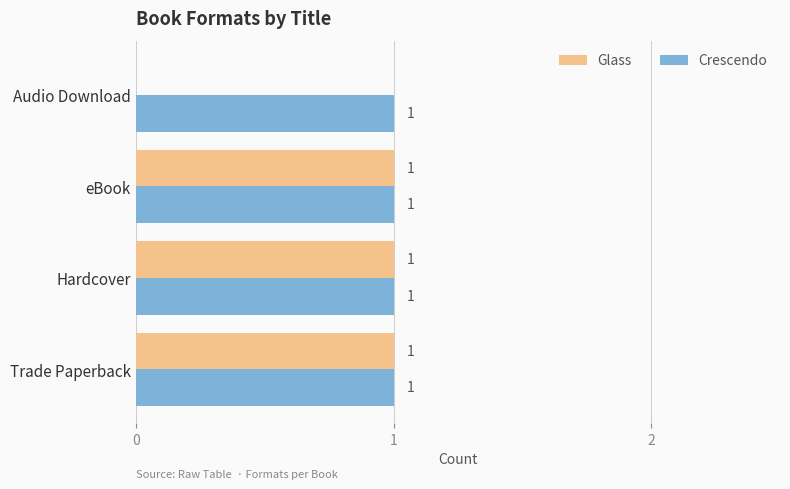

What is the average value of the Crescendo series?

1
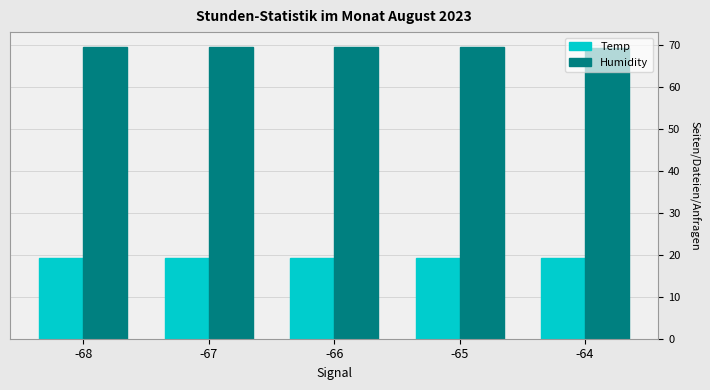

What is the difference between the highest and lowest values at -64?

50.1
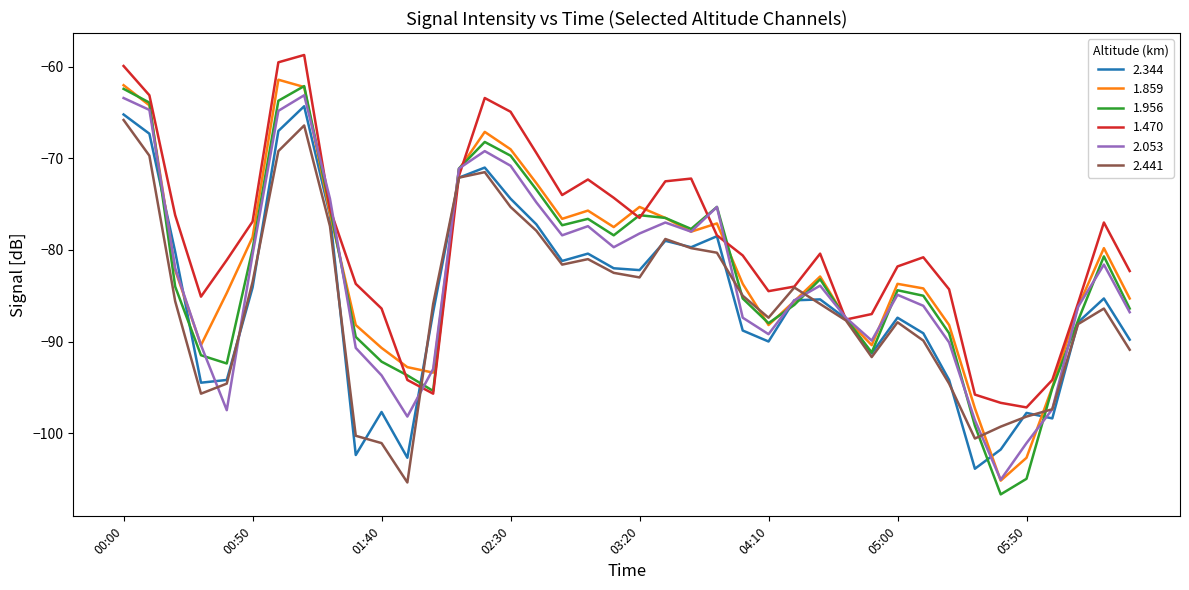

Is this an area chart (filled region under the line)?

No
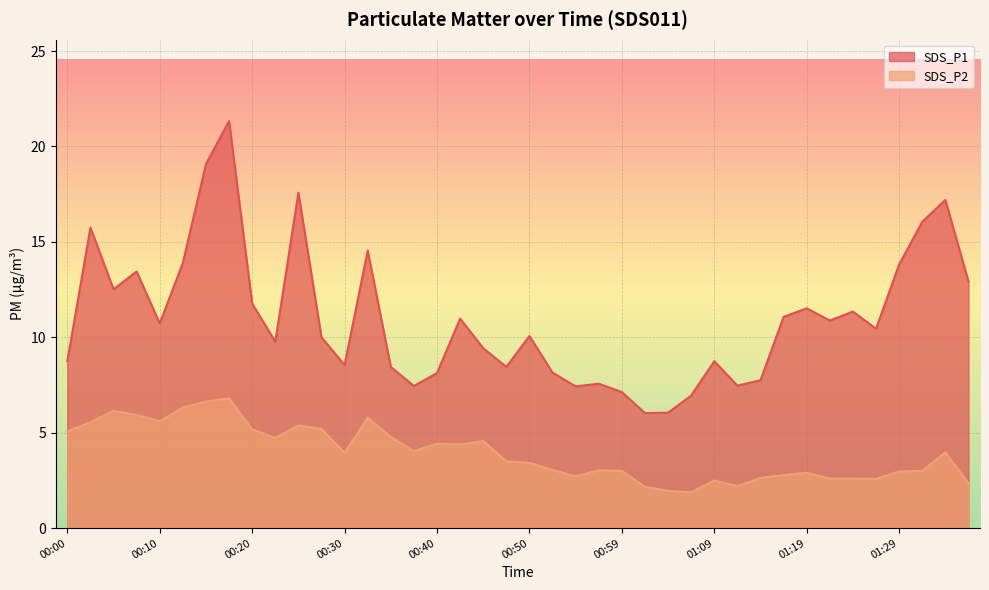

Which series changed the most between 00:00 and 00:02?

SDS_P1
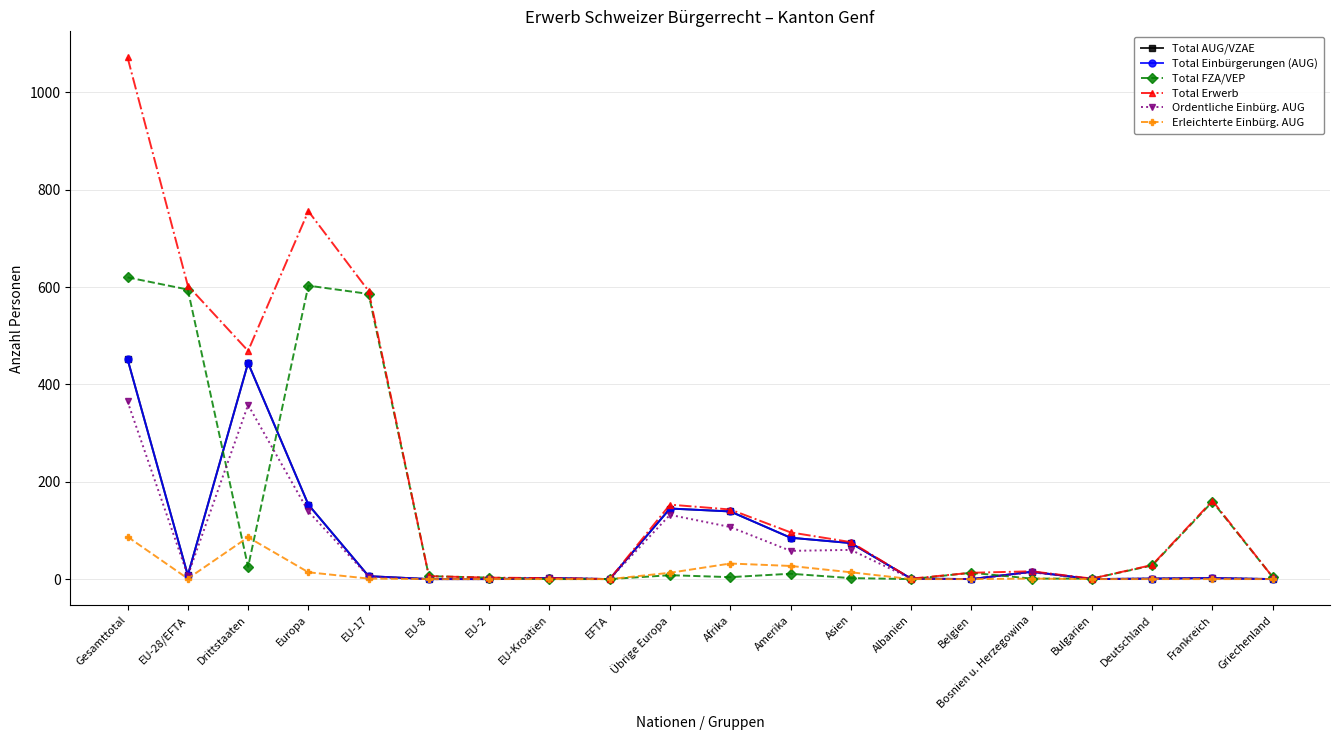

Count the number of categories in the chart.

20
+--
• WORK REQUIRED:
Quote the entire listing above word for word, omitting the pictures.

• ANSWER BELOW:
What is the average value of the Crescendo series?

1

What is the difference between the highest and lowest values at -64?

50.1

Is this an area chart (filled region under the line)?

No

Which series changed the most between 00:00 and 00:02?

SDS_P1

Count the number of categories in the chart.

20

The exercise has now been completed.